Daftar Tugas:
1. Menurut teks tentang candi, ke dalam berapa klaster utama candi-candi di Jawa Tengah dapat digolongkan berdasarkan lokasi tapak berdirinya?
2. Tuliskan ulang bagian teks tentang candi dari "Nah, Jawa Tengah" sampai "ini terbilang mungil-mungil.", dengan mengganti nama "Mataram Kuna" menjadi "Mataram Kuno".

MOJOK.CO – Ada yang meyakini bahwa Candi Borobudur dan Prambanan dibangun oleh orang dari luar Pulau Jawa. Benarkah begitu adanya?
Tentang beraneka macam bangunan kuno peninggalan dari masa ribuan tahun silam, khususnya dari zaman jayanya kerajaan Hindu dan Buddha di Kepulauan Nusantara, orang-orang zaman ini lazim menyebutnya dalam satu nama generik: candi. Agaknya, penyebutan tadi diberlakukan pokoknya untuk setiap bangunan besar-kecil yang tersusun dari balok-balok batu andesit atau bata, terlebih jika di situ ada pahatan ornamen hingga relief tertentu serta ada pula temuan arca.
Di balik setiap bangunan kuno yang dinamai candi, sejatinya dapat dipillah menurut peruntukan asli yang satu sama lain bisa berlainan. Rupa-rupa jenisnya meliputi biara peribadatan, monumen pendarmaan, asrama, pemandian, bekas kompleks istana, bekas perkampungan, hingga sekadar gapura.
Nah, Jawa Tengah yang meliputi Provinsi Jawa Tengah serta Daerah Istimewa Yogyakarta begitu berlimpah candi. Mayoritas adalah peninggalan Kemaharajaan Medang atau yang di buku sejarah sekolah acap disebut Mataram Kuna atau Mataram Hindu-Buddha. Berdasarkan lokasi tapak berdirinya, candi-candi di Jawa Tengah dapat digolongkan ke dalam empat klaster utama.
Klaster pertama adalah Dataran Tinggi Dieng yang meliputi Kabupaten Wonosobo dan Kabupaten Banjarnegara saat ini. Klaster kedua, lereng Gunung Ungaran dan seputaran Rawa Pening. Candi-candi yang ada di dua klaster ini terbilang mungil-mungil.
Untuk candi-candi dengan ukuran lebih besar, megah, bahkan raksasa, berdiri di klaster ketiga dan keempat. Klaster ketiga, Dataran Kedu yang kini meliputi Kabupaten berikut Kota Magelang serta Kabupaten Temanggung. Di klaster ketiga ini ada candi-candi semacam Borobudur, Mendut, dan Ngawen. Klaster keempat, Dataran Prambanan yang kini meliputi sisi timur Kabupaten Sleman, sisi barat Kabupaten Klaten, juga sekerat kecil dari Kabupaten Gunungkidul dan Kota Yogyakarta. Di klaster keempat ini ada candi-candi semacam Sewu, Prambanan, Ratu Boko, Kalasan, dan Sojiwan.

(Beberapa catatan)

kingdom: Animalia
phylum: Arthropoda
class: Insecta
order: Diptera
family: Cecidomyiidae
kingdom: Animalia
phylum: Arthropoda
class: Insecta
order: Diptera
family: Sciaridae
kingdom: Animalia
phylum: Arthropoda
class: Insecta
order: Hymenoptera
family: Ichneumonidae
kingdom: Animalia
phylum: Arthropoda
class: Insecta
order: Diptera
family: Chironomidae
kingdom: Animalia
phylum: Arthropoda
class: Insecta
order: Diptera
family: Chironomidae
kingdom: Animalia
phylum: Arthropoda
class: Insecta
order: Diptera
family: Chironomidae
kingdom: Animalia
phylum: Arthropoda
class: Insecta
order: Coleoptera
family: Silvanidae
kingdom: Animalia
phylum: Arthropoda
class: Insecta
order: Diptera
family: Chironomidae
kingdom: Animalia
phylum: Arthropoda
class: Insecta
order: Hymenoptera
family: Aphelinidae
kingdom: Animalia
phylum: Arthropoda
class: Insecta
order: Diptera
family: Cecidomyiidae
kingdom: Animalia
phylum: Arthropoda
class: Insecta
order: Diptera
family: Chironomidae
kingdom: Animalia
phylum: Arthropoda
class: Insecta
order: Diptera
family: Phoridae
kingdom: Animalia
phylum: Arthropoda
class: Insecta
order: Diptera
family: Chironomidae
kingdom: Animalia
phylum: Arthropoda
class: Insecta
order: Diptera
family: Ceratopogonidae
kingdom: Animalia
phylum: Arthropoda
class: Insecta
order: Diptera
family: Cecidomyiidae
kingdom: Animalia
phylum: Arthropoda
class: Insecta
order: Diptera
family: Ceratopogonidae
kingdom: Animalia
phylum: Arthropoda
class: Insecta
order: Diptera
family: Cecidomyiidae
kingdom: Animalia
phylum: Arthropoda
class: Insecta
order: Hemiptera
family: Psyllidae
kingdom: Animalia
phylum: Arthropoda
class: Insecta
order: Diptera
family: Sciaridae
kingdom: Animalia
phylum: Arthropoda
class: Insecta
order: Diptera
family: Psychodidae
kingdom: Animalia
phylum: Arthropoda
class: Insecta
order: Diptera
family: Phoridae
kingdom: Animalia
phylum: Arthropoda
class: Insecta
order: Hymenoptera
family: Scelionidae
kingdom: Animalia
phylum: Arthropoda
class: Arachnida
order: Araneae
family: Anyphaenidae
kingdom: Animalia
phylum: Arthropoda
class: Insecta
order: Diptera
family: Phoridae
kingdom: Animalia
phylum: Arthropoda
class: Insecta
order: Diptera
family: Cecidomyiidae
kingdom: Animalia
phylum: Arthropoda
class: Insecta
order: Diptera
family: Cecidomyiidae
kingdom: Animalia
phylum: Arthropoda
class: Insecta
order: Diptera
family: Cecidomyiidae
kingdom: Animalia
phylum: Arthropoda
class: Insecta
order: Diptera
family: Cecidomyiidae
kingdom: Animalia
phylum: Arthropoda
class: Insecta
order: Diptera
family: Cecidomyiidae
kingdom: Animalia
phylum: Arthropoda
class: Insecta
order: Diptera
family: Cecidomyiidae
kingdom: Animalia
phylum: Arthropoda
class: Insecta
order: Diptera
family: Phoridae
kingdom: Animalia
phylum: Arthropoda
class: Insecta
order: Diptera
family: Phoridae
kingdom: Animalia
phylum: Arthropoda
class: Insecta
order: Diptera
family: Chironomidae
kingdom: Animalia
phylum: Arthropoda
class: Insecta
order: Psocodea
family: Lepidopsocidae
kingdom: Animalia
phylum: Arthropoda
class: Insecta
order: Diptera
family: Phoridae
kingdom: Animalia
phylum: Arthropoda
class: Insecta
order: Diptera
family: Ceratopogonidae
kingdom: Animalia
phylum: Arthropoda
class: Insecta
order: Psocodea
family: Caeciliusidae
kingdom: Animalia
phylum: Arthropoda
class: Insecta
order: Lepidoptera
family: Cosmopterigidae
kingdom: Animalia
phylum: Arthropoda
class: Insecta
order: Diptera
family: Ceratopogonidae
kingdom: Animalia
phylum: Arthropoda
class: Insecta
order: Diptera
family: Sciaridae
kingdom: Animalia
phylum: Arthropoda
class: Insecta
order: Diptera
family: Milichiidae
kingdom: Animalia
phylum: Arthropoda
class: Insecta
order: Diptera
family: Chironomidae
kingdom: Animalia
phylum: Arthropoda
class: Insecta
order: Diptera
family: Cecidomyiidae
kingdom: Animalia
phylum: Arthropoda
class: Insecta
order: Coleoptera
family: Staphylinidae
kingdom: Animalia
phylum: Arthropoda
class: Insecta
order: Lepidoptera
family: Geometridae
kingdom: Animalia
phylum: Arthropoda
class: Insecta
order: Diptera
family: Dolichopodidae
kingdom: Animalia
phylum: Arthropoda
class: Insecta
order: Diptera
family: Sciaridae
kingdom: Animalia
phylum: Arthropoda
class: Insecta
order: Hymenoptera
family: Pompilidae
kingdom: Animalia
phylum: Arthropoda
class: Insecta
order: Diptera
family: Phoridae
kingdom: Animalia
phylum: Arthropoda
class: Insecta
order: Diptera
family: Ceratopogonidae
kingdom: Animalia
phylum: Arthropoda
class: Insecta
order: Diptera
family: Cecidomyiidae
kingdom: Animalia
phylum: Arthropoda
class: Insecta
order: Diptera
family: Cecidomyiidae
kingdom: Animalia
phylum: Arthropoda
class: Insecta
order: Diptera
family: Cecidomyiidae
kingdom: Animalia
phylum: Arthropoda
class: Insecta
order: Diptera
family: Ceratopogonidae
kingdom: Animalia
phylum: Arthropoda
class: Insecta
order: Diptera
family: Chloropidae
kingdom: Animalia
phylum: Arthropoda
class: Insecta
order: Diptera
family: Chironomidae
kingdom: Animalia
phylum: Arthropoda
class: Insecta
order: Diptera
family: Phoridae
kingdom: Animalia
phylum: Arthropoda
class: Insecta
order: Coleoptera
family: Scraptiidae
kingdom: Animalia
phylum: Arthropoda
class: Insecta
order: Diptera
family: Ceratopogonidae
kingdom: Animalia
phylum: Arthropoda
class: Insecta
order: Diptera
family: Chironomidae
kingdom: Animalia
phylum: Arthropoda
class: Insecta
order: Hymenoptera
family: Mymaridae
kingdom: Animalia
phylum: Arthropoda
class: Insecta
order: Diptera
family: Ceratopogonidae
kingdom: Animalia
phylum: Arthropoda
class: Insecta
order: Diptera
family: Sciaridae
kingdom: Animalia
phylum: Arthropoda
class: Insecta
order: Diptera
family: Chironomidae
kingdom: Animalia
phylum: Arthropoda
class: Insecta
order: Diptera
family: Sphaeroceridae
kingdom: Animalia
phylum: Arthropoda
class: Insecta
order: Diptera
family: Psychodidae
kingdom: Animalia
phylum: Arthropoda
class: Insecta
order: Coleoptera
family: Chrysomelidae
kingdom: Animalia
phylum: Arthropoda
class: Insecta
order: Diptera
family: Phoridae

Jawaban yang Benar:
1. Empat klaster utama.

2.
Nah, Jawa Tengah yang meliputi Provinsi Jawa Tengah serta Daerah Istimewa Yogyakarta begitu berlimpah candi. Mayoritas adalah peninggalan Kemaharajaan Medang atau yang di buku sejarah sekolah acap disebut Mataram Kuno atau Mataram Hindu-Buddha. Berdasarkan lokasi tapak berdirinya, candi-candi di Jawa Tengah dapat digolongkan ke dalam empat klaster utama.
Klaster pertama adalah Dataran Tinggi Dieng yang meliputi Kabupaten Wonosobo dan Kabupaten Banjarnegara saat ini. Klaster kedua, lereng Gunung Ungaran dan seputaran Rawa Pening. Candi-candi yang ada di dua klaster ini terbilang mungil-mungil.